Une enquête de L’Humanité (Nouvelle fenêtre) a par ailleurs dévoilé en janvier que plus de 200 salariés, en majorité des agents de maîtrise, s’étaient vus proposer une rétrogradation au poste de vendeur, en vertu d’un accord de performance négocié en juin 2024. Selon le journal, « plus de 150 salariés auraient préféré se faire licencier plutôt que de redescendre dans la hiérarchie ». Devant la presse, le directeur des ressources humaines du groupe a assuré, sans confirmer les chiffres, que les départs s’étaient déroulés dans le cadre d’une « rupture conventionnelle collective » et que la « moitié » des collaborateurs concernés avaient « souhaité continuer à travailler dans la durée » avec Kiabi. Le responsable a souligné que ce « changement de métier »n’impliquait « aucune perte de rémunération ». Les syndicats dénoncent toutefois des modulations du temps de travail et une rétrogradation destinée à « faire partir » des cadres.
« Les années qui suivent peuvent ne pas se ressembler »
En parallèle, Kiabi poursuit son expansion internationale. La marque nordiste a essaimé dans 33 pays, en Europe, au Maghreb, en Afrique de l’Ouest, au Moyen-Orient ou encore en Amérique du Sud. Le groupe compte ouvrir une trentaine de nouvelles boutiques à l’étranger en 2025, dont une partie dans « quatre ou cinq » nouveaux territoires qu’il refuse de dévoiler, « par discrétion » toujours. « Ne pas avoir toutes ses parts en France permet de mieux gérer les risques » en cas de turbulences sur le marché intérieur, analyse un ancien dirigeant de l’entreprise.
En France, une « vingtaine » de magasins supplémentaires doivent être inaugurés d’ici à 2027, en grande majorité en périphérie des villes moyennes.
« Les familles avec enfants sont rarement en centre-ville : elles vont faire leurs courses dans les grands supermarchés. L’implantation de Kiabi dans les zones d’activité commerciale est en cohérence avec leur cible.
Cette approche permet aussi à Kiabi de profiter de « grands espaces d’au minimum 1 000 m2 », « pour valoriser son offre pour toute la famille », sans s’acquitter de loyers comparables à ceux d’enseignes concurrentes installées dans les grandes villes, relève Noria Cung. « Même si on a quelques magasins en centre-ville, notre stratégie n’est pas d’ouvrir un grand magasin amiral sur l’avenue des Champs-Elysées », confirme Patrick Stassi.

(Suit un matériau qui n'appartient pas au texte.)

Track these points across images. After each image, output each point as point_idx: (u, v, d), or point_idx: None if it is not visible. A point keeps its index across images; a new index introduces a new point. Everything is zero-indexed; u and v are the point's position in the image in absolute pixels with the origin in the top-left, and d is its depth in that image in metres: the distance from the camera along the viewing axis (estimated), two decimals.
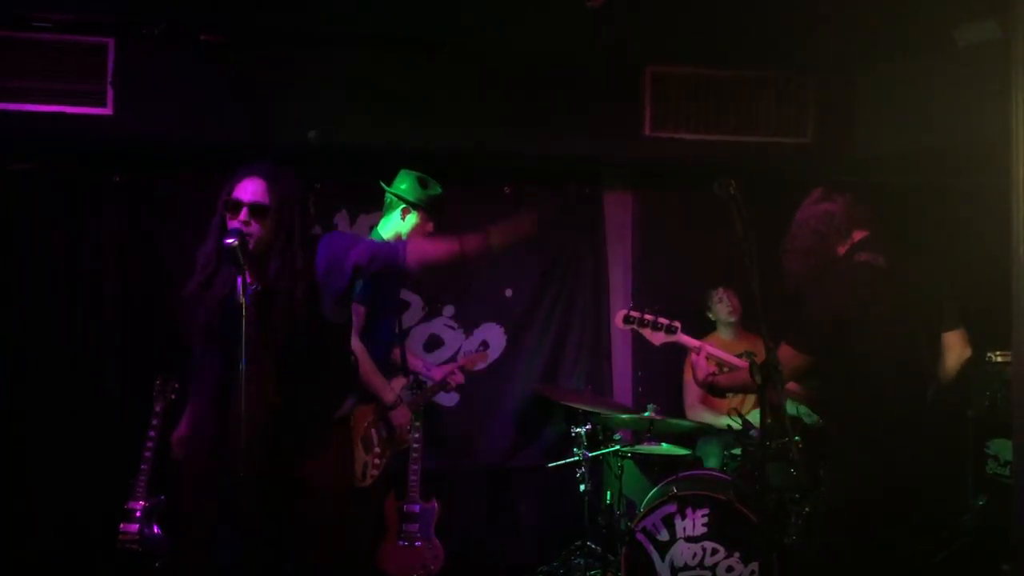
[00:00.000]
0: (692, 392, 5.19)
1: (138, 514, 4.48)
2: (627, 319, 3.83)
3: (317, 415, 3.13)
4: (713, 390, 3.64)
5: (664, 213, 5.68)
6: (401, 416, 4.28)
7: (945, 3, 4.26)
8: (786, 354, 3.28)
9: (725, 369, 3.66)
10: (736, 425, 4.42)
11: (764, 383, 2.81)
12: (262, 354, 2.90)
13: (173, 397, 4.63)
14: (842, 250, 3.44)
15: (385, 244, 3.20)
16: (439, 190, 4.34)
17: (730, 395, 4.91)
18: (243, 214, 2.97)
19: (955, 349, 3.50)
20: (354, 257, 3.05)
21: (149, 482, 4.51)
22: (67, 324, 5.02)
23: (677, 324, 3.79)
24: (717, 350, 3.72)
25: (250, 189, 3.00)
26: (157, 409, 4.61)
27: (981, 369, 4.90)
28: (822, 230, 3.43)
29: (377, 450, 4.25)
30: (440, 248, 3.16)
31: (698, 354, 3.66)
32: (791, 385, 3.45)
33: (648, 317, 3.79)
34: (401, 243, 3.26)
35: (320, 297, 3.03)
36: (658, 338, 3.79)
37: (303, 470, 3.08)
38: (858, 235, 3.47)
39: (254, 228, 2.97)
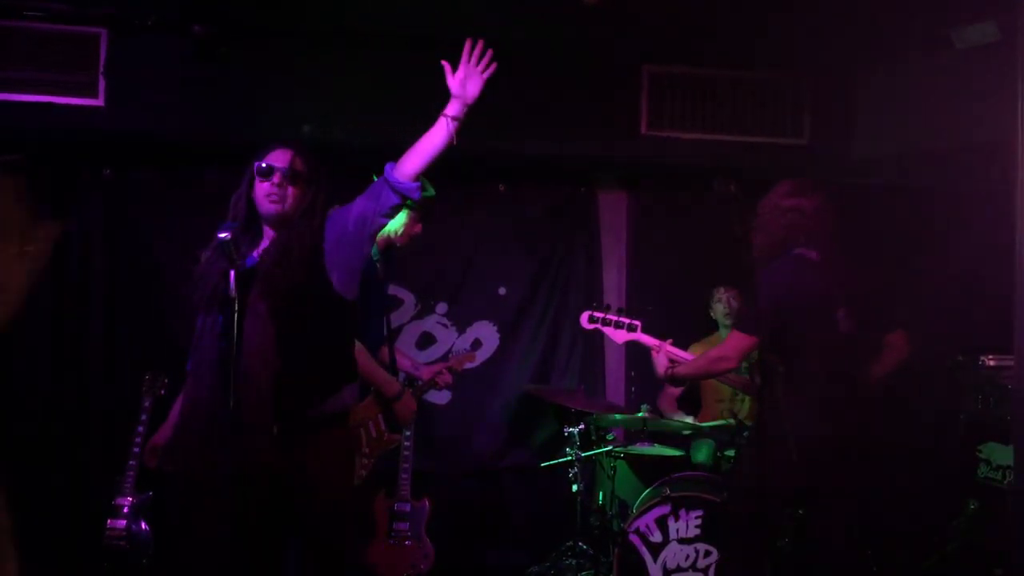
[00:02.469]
0: (666, 395, 5.23)
1: (126, 510, 4.45)
2: (591, 319, 4.11)
3: (318, 385, 3.07)
4: (674, 382, 3.83)
5: (659, 213, 5.66)
6: (407, 404, 4.27)
7: (943, 4, 4.25)
8: (735, 338, 3.51)
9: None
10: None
11: (763, 383, 2.81)
12: (264, 316, 2.90)
13: (162, 393, 4.60)
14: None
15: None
16: (432, 192, 4.29)
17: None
18: (276, 177, 3.03)
19: (895, 349, 3.72)
20: (357, 210, 3.07)
21: (137, 478, 4.48)
22: (53, 318, 4.97)
23: (637, 323, 4.03)
24: (675, 349, 3.87)
25: (283, 157, 3.06)
26: (146, 404, 4.57)
27: (973, 373, 4.90)
28: (793, 223, 3.59)
29: (365, 450, 4.23)
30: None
31: (658, 352, 3.83)
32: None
33: (611, 317, 4.07)
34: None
35: (326, 269, 3.03)
36: (620, 336, 4.05)
37: (306, 465, 3.02)
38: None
39: (289, 191, 3.03)
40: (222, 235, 2.85)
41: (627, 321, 4.05)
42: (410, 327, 5.42)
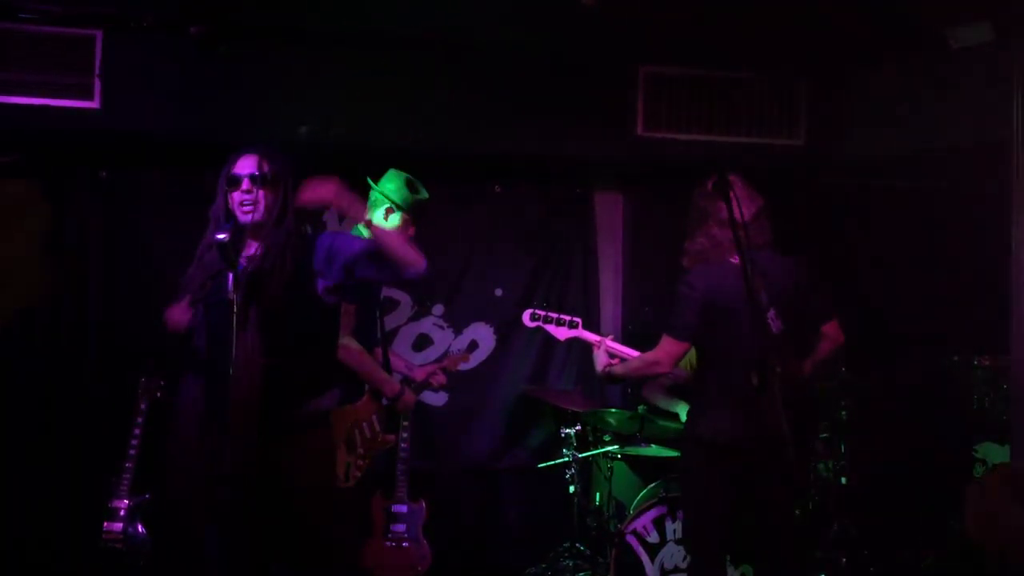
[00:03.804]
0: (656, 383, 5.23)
1: (122, 513, 4.44)
2: (533, 316, 4.18)
3: (302, 387, 3.10)
4: (611, 379, 3.85)
5: (655, 213, 5.66)
6: (407, 400, 4.29)
7: (939, 4, 4.26)
8: (667, 344, 3.52)
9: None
10: None
11: (761, 385, 2.81)
12: (252, 319, 2.95)
13: (158, 395, 4.58)
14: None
15: (375, 255, 3.17)
16: (426, 195, 4.32)
17: None
18: (245, 184, 3.06)
19: (829, 338, 3.70)
20: (345, 257, 3.10)
21: (133, 481, 4.47)
22: (52, 318, 4.95)
23: (578, 320, 4.12)
24: (616, 344, 3.93)
25: (248, 163, 3.10)
26: (142, 407, 4.56)
27: (969, 373, 4.91)
28: (733, 235, 3.43)
29: (360, 451, 4.22)
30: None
31: (598, 348, 3.87)
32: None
33: (552, 314, 4.15)
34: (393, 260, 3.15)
35: (312, 276, 3.08)
36: (562, 333, 4.11)
37: (286, 466, 3.04)
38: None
39: (260, 196, 3.06)
40: (220, 236, 2.89)
41: (568, 318, 4.13)
42: (406, 329, 5.42)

Pour soutenir son développement, l’enseigne peut s’appuyer sur son appartenance à la galaxie Mulliez (Auchan, Decathlon, Leroy Merlin, Norauto…). « Le groupe peut être une force et un facteur de solidité, avance Gildas Minvielle. « Même si rien n’est définitif », tempère l’expert, rappelant le démantèlement du groupe Vivarte (La Halle, Minelli, André…), à la fin des années 2010. « On n’est pas sous pression d’un fonds d’investissement qui voudra nous revendre dans les deux ans », loue pour sa part Patrick Stassi. L’actionnariat familial permet « de faire des tests et de nous tromper, de traverser les vents favorables et les vents défavorables », veut croire le directeur général.
Des vents défavorables, Kiabi en a récemment connu. Une ancienne trésorière, soupçonnée d’avoir détourné 100 millions d’euros, a été mise en examen à l’été 2024. Peu diserte sur le sujet, la direction certifie que cette fraude n’a pas eu de répercussions sur ses performances. Pour le reste, l’entreprise se veut « optimiste » sur l’avenir, mais sans se croire immunisée contre les tumultes qui ébranlent la filière. « Les années qui suivent peuvent ne pas se ressembler : on peut rater une collection, être pénalisés par des événements géopolitiques… », liste Patrick Stassi. « Un pied sur l’accélérateur, l’autre sur le frein », Kiabi compte avancer avec « prudence ».